Analyst · Zelman & Associates. Please proceed with your question

So just a quick example of what Dave just referred to, if you look at sort of our corporate line expense. I don't have the actual number in front of me, but I would guess core kind of core corporate functions probably CAGR growth below inflation and have done really well in that historically. And then the rest of the growth in investment is really coming from things like digital, Fortune Brands advantage capabilities, things that will really, over time, continue to drive the transformation of the company and help us grow.

Adam Baumgarten

Analyst · Zelman & Associates. Please proceed with your question

Got it. That's helpful. Best of luck guys.

Nicholas Fink

Analyst · Zelman & Associates. Please proceed with your question

Thanks Adam.

Operator

Operator

Thank you. Our last question is from Stephen Kim with Evercore ISI. Please proceed with your question.

Stephen Kim

Analyst · Evercore ISI. Please proceed with your question

Thanks very much. Appreciate the opportunity to ask a question here. You made a comment, which I thought was pretty striking, Dave. I believe you mentioned that you were incorporating a 6.5% to 6.75% mortgage rate assumption. But I think you said that if mortgage rates came in 50 basis points lower than that. I assume you mean for the full year that it would add only about 50 basis points to your overall sales.

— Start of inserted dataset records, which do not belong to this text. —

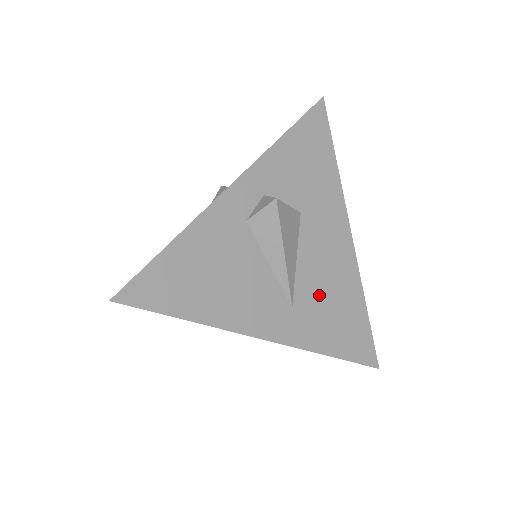
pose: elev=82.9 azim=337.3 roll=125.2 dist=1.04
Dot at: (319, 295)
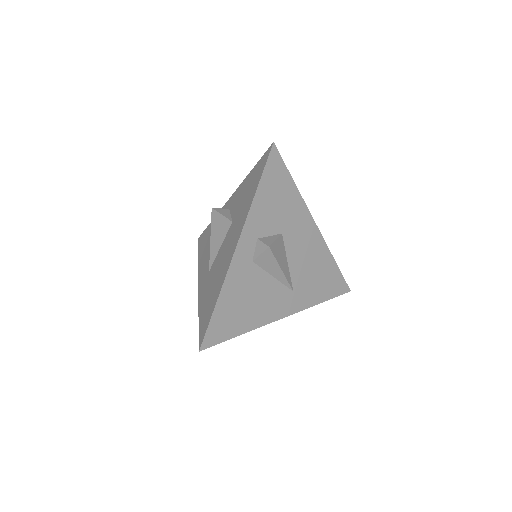
Dot at: (306, 274)
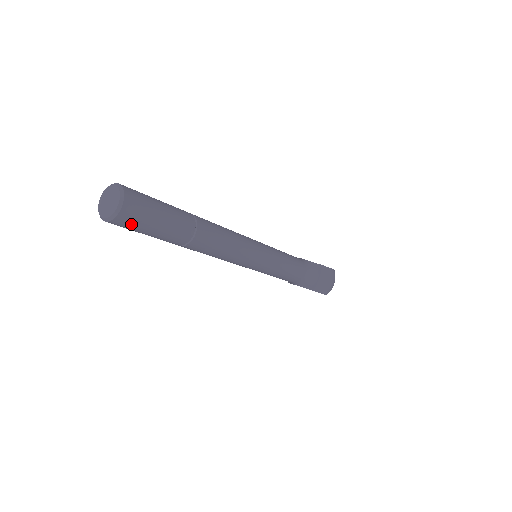
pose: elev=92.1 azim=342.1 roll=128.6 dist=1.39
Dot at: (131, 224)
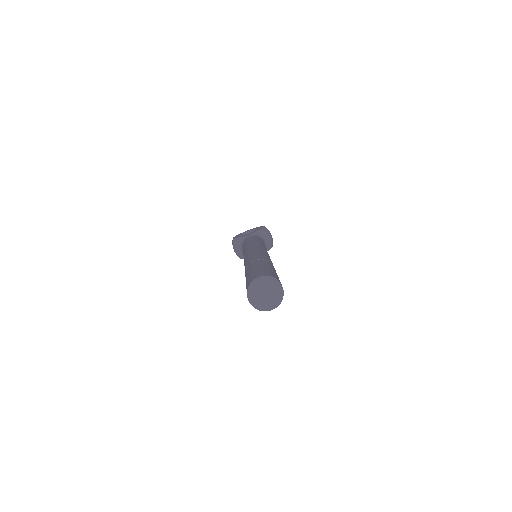
Dot at: occluded
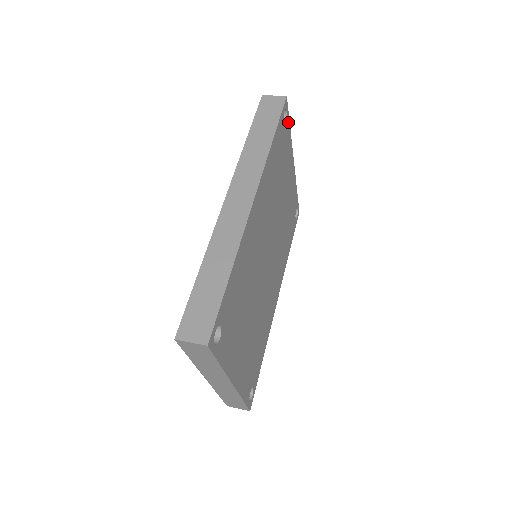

Could you -- first of all, did I hear that right? Because that seems very low. I assume it probably scales dramatically if, let's say, rates are 100 basis points lower or something like that. But can you just give us a little more color around the analytics because I think you said your team sort of ran some numbers and stuff, that would be very helpful.

David Barry

Analyst · Evercore ISI. Please proceed with your question

Yes, happy to, Steve. So looking at the data that we have that we use to create the market forecast the team sensitized rate environment relative to our demand going back over time. And that's what we're seeing. We didn't change our assumptions around outside the U.S. demand. So that could be a piece of it. So that remains down in China, high-single digits in Canada, is a bit worse than the U.S. But the math that they ran just as a, I think, a model for us and a guide would be, yes, 50 basis points in rate would be 50 basis points of incremental growth. I think probably where the model could use some refinement is more -- the R&R data is more murky. We're definitely more correlated to rates, new construction than our data. So maybe there's outside growth coming from R&R that we're not picking up. That correlation is harder to see based directly just on rate.

Stephen Kim

Analyst · Evercore ISI. Please proceed with your question

Got you. Okay. Well, we'll probably take the over on that, but that's fine. The second question, just to clarify, your guidance points, I assume they exclude any impact from an extra week because I was under the impression that you might have an extra week in 2024. Just wanted to clarify that and then also, the D&A ran a little bit hotter than we expected this quarter. Can you give us a sense for what kind of a good run rate would be for D&A?

David Barry

Analyst · Evercore ISI. Please proceed with your question

Yes. No extra fiscal week. We're tired of talking about that. So happy not to have one in 2024. And then I'd say for D&A, running close to $30 million.

Stephen Kim

Analyst · Evercore ISI. Please proceed with your question

Per quarter, you mean, obviously?

David Barry

Analyst · Evercore ISI. Please proceed with your question

Yes, per quarter. Yes.

Stephen Kim

Analyst · Evercore ISI. Please proceed with your question

Got you. All right, great. Thanks so much guys.

David Barry

Analyst · Evercore ISI. Please proceed with your question

Yeah, okay.

Operator

Operator

Thank you for joining today's conference call. You may now disconnect.